Mimo uchwalenia ustawy, po jej trafieniu do prezydenta została ona zawetowana przez Andrzeja Dudę.
- Od wielu lat wiadomym jest, że pensje osób zajmujących kierownicze stanowiska państwowe, w tym w szczególności ekspertów, zajmujących stanowiska podsekretarzy stanu wymagają podniesienia, z uwagi na zakres obowiązków i odpowiedzialność. Uważam, że zmiany takie są nie tylko potrzebne, ale konieczne. Mój sprzeciw budzą dwa aspekty. Po pierwsze, czas, w którym proponowana nowelizacja jest procedowana. Po drugie, jej niepełny, niesystemowy charakter - pisał w uzasadnieniu prezydent.
Jak informuje gazeta.pl, pomiędzy premierem i prezydentem miało jednak dojść do porozumienia i nowa wersja ustawy została już przyjęta przez rząd. Niedługo trafi do Sejmu.

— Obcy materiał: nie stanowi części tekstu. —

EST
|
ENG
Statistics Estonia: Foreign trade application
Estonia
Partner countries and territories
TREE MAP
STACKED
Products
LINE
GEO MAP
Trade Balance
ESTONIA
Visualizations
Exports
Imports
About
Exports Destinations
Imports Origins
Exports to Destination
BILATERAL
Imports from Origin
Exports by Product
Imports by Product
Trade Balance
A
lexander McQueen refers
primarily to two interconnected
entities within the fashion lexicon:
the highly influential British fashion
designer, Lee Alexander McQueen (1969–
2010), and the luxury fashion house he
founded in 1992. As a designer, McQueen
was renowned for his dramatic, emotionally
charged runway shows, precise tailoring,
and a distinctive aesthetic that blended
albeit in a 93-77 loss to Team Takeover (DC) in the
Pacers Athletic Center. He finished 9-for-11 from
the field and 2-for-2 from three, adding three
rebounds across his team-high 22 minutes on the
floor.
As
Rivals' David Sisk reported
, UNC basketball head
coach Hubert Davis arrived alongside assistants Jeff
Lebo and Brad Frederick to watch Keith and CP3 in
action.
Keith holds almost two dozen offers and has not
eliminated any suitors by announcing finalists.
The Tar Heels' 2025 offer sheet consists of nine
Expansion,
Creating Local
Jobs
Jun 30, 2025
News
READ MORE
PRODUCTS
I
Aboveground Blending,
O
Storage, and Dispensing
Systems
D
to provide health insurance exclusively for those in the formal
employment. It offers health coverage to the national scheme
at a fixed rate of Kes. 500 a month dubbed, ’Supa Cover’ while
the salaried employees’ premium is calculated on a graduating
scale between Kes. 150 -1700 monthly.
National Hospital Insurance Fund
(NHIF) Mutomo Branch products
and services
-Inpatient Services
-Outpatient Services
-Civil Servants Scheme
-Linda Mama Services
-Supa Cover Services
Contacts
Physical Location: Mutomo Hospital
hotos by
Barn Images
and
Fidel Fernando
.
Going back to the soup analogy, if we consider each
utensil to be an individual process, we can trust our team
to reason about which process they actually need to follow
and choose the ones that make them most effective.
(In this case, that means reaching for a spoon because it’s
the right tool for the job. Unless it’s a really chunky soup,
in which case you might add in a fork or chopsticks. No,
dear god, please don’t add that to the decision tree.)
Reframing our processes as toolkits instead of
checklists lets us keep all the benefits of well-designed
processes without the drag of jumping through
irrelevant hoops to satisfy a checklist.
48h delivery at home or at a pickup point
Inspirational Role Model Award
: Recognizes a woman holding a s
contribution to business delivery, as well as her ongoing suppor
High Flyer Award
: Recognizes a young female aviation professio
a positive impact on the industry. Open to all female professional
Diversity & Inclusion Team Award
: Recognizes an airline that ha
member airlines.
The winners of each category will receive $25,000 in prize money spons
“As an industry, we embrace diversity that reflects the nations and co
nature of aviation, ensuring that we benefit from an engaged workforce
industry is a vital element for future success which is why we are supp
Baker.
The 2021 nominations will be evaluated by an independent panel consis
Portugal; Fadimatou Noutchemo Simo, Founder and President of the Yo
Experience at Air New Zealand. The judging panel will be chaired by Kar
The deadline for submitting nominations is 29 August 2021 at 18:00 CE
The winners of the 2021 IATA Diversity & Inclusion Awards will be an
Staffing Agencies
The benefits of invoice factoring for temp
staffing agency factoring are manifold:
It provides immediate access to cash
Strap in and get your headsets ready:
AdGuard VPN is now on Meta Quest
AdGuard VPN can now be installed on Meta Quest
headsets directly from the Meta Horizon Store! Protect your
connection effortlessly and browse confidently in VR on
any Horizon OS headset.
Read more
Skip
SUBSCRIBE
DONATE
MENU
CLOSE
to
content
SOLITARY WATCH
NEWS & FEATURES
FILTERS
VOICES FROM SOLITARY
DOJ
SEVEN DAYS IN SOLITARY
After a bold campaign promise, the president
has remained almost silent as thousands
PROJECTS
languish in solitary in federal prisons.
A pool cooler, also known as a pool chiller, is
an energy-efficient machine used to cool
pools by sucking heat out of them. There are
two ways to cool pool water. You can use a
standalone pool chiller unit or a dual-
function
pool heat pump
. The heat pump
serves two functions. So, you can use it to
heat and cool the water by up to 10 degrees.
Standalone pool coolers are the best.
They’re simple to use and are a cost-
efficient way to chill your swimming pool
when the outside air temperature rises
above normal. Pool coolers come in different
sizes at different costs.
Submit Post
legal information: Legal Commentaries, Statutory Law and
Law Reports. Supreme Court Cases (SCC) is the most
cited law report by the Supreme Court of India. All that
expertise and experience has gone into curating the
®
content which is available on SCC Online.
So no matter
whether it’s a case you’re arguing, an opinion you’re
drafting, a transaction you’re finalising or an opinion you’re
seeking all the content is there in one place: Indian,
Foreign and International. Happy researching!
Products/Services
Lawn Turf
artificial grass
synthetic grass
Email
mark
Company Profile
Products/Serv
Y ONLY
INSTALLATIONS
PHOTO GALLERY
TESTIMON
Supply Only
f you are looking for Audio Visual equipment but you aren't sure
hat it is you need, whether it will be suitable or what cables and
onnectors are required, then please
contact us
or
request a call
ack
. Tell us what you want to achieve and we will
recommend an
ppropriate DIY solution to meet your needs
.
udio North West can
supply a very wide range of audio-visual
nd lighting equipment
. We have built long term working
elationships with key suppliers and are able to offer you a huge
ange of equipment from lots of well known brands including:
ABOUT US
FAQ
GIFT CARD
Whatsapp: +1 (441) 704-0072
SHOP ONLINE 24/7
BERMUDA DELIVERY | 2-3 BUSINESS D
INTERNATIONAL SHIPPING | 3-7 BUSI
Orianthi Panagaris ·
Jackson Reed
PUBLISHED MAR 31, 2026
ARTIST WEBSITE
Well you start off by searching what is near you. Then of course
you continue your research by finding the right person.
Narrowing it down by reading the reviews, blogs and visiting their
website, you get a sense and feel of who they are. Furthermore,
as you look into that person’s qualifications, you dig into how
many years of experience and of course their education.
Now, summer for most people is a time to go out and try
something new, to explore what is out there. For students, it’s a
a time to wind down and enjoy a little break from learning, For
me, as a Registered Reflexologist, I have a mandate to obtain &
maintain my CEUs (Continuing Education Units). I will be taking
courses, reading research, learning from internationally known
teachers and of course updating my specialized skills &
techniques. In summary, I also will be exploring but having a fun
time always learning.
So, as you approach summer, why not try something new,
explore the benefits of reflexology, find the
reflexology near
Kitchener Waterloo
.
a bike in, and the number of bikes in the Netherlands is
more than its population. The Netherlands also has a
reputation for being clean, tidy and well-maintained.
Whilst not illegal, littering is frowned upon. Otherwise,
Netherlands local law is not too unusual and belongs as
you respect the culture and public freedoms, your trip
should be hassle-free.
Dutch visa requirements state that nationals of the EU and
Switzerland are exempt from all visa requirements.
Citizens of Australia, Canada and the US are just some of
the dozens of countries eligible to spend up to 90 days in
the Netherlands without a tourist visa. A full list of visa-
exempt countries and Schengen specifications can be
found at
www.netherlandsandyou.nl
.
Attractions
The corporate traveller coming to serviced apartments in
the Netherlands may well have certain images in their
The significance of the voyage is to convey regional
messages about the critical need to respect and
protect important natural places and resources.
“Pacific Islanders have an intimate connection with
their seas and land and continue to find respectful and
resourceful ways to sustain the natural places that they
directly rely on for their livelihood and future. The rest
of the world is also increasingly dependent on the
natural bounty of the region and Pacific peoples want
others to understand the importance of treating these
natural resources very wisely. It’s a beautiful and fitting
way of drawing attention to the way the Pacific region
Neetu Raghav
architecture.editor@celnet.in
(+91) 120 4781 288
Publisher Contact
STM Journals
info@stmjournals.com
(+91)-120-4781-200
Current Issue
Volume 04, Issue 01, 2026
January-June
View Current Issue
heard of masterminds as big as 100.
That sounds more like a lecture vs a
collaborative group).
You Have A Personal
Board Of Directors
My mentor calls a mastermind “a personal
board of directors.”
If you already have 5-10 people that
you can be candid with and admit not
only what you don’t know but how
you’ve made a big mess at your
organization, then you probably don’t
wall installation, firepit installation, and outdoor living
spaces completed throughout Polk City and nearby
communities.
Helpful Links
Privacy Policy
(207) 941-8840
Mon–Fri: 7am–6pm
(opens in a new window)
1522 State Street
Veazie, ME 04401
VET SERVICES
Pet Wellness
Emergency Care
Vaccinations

Ustawa w Sejmie, a Morawiecki zapowiada odchudzenie administracji
Mateusz Morawiecki w sierpniu zeszłego roku zapowiedział restrukturyzację administracji rządowej, mając na myśli przede wszystkim jej odchudzenie. Redukcje kadr miały dotyczyć nawet 20% zatrudnionych, co oznaczało, że z pracą w ministerstwach miało pożegnać się nawet ok. 1000 osób.
Jak wiemy dziś, liczba ministerstw rzeczywiście uległa zmniejszeniu z 20 do 14, ale w rzeczywistości zwolnienia w na wyższych szczeblach okazały się być fikcją - wielu urzędników wciąż zasiada na stanowiskach.
Hanna Gil-Piątek z ruchu Polska 2050 wysłała zapytanie do KPRM z prośbą o wyjaśnienie, czy roszady przeprowadzone przy rekonstrukcji rządu rzeczywiście poprawiły jakiekolwiek sprawy budżetowe państwa. W odpowiedzi otrzymała pismo, w którym przekazano, że na razie poinformowanie o tym nie jest możliwe, bo urzędnicy, którzy mieliby przygotować odpowiednie materiały, są niezbędnym ogniwem do „walki z pandemią”.
Jak na razie nie wiadomo więc, czy reforma Morawieckiego przyniosła jakiekolwiek skutki finansowe.